Assistant, copilote, agent, automatisation, IA générative : le vocabulaire du secteur mélange tout, souvent volontairement. Derrière le jargon se cachent pourtant trois familles d'outils bien distinctes, avec des prix et des usages très différents. Voici de quoi suivre n'importe quelle présentation commerciale sans se faire noyer.
L'assistant : l'IA qui répond quand on la sollicite
ChatGPT et ses équivalents professionnels appartiennent à cette famille. Le principe : vous posez une question ou soumettez un texte, l'outil répond, vous reprenez la main.
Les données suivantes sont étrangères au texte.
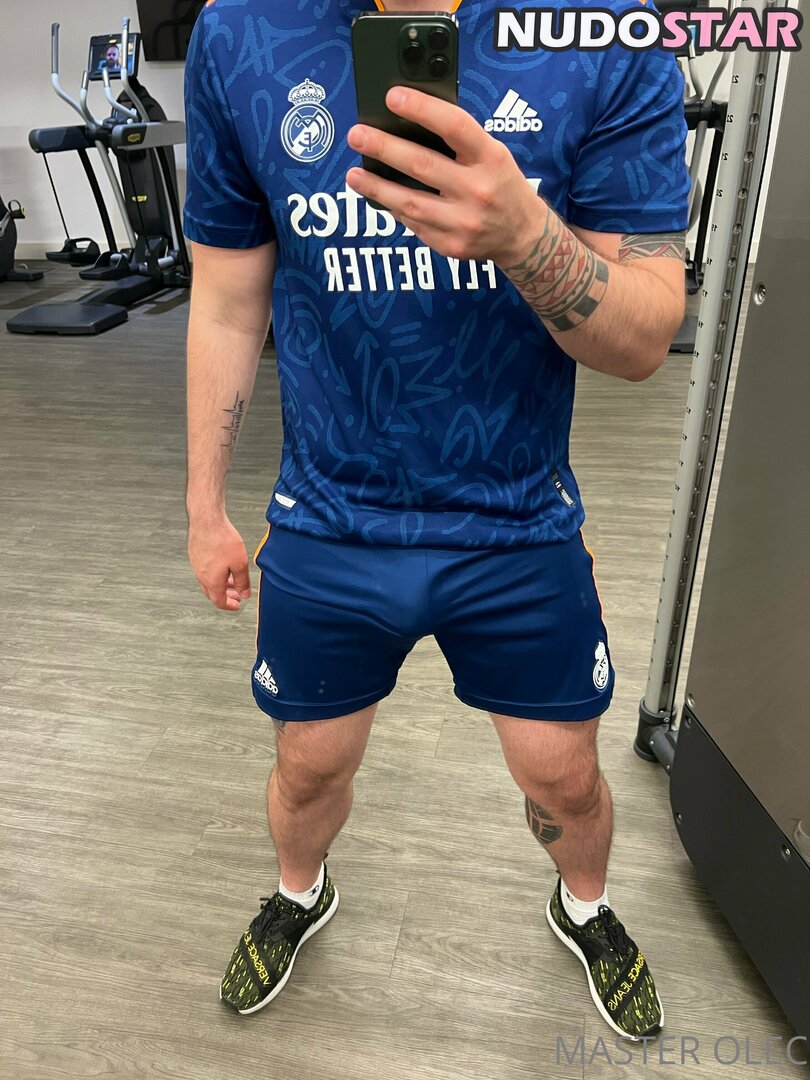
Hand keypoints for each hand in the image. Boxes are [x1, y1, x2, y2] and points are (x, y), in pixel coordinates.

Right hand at [188, 513, 251, 610]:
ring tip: (233, 581)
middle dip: (226, 596)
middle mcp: (201, 576)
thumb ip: (242, 582)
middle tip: (237, 595)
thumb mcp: (239, 564)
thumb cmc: (222, 540)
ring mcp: (197, 565)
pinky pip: (205, 571)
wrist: (207, 521)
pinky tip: (224, 567)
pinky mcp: (195, 555)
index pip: (219, 601)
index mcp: (212, 581)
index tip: (237, 605)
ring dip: (221, 585)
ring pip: (208, 582)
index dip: (229, 605)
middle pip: (212, 593)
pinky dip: (215, 575)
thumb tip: (244, 595)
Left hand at [346, 87, 544, 266]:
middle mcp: (478, 190)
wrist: (522, 235)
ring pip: (410, 202)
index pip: (454, 126)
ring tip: (354, 175)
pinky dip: (394, 209)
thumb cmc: (501, 184)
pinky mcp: (451, 245)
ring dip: (376, 187)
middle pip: (423, 165)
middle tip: (357, 135)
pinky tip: (378, 197)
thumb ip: (459, 141)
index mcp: (490, 158)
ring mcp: (464, 222)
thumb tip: (408, 123)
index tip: (392, 97)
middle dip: (384, 148)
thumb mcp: (492, 154)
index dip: (421, 109)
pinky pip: (414, 224)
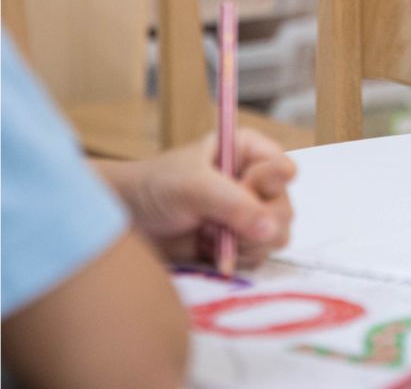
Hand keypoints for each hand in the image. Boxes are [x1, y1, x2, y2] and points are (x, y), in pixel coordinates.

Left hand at [115, 129, 294, 268]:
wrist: (124, 222)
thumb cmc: (155, 189)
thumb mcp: (194, 187)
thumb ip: (235, 204)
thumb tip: (273, 231)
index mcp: (251, 153)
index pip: (284, 171)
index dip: (265, 186)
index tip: (238, 189)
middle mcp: (256, 182)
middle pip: (285, 210)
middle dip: (253, 223)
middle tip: (216, 222)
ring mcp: (249, 215)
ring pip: (276, 237)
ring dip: (243, 243)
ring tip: (208, 235)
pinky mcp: (239, 243)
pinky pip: (258, 257)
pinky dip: (234, 258)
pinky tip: (207, 249)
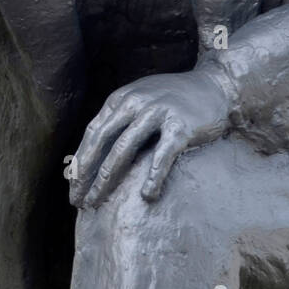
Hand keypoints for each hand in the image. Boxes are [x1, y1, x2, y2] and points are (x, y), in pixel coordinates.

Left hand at [69, 63, 232, 209]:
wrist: (215, 86)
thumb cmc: (174, 100)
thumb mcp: (140, 100)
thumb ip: (119, 120)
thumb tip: (94, 156)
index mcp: (121, 99)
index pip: (92, 133)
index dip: (80, 162)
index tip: (72, 187)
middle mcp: (135, 103)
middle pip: (102, 143)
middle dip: (86, 175)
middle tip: (78, 201)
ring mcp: (158, 113)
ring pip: (123, 149)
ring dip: (106, 179)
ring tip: (98, 202)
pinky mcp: (181, 126)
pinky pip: (162, 156)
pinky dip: (153, 177)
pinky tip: (147, 196)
L'assistant ne fait rien de lui-même et n'est connecté à rien : chaque usage part de zéro et dépend de la personne qui l'utilise.
C'est utile pour rédiger, résumer et traduire, et c'est bon marché. Mais le gain reste individuel et inégal : deux collaborateurs tireront de l'outil des résultats très différents. Aucun processus d'entreprise n'est transformé.
L'automatisation : un flux qui tourne sans qu'on y pense
Ici, plus personne ne sollicite l'outil : c'est un événement qui le déclenche. Une facture arrive dans la boîte mail, elle est lue, extraite, imputée et préparée pour validation. Un formulaire est rempli sur le site, la demande est classée et routée. Le flux tourne à chaque occurrence, de la même manière, que le responsable soit au bureau ou en vacances.
L'IA moderne a changé la portée de cette famille : là où l'automatisation classique exigeait des données parfaitement structurées, elle sait désormais lire un PDF mal scanné, comprendre un e-mail rédigé en style télégraphique, extraire l'essentiel d'un document de dix pages. C'est dans cette famille que se trouvent la plupart des gains pour une PME.
L'agent IA : un exécutant qui enchaîne les étapes
L'agent va un cran plus loin : il reçoit un objectif, décompose le travail et enchaîne plusieurs actions en s'adaptant à ce qu'il rencontre. Traiter une demande client de bout en bout, par exemple : chercher l'historique dans le CRM, vérifier la disponibilité dans l'ERP, préparer la réponse, la soumettre à validation.
La puissance est réelle, la vigilance aussi : plus un système est autonome, plus son cadre doit être strict. Quelles actions a-t-il le droit de faire seul, lesquelles exigent un humain, comment ses décisions sont-elles tracées. Un agent sans garde-fous n'est pas un progrès, c'est un risque.
Comment choisir entre les trois
- Besoin ponctuel et individuel (rédiger, résumer, traduire) : un assistant professionnel suffit.
- Tâche répétitive à règles stables (factures, tri d'e-mails, relances) : une automatisation. C'est le meilleur point de départ pour la quasi-totalité des PME.
- Processus complet à plusieurs étapes et décisions : un agent, mais seulement après avoir réussi une ou deux automatisations. On n'apprend pas à piloter sur le processus le plus critique de l'entreprise.
Le conseil Akasia
Quand un prestataire vous parle, demandez-lui de situer sa proposition dans ces trois familles. S'il vend des licences d'assistant au prix d'un projet d'automatisation, ou s'il promet un « agent autonome » sans pouvoir décrire ses garde-fous, vous saurez à qui vous avez affaire. Le bon outil est celui qui correspond au problème, pas celui dont le nom impressionne le plus en séance.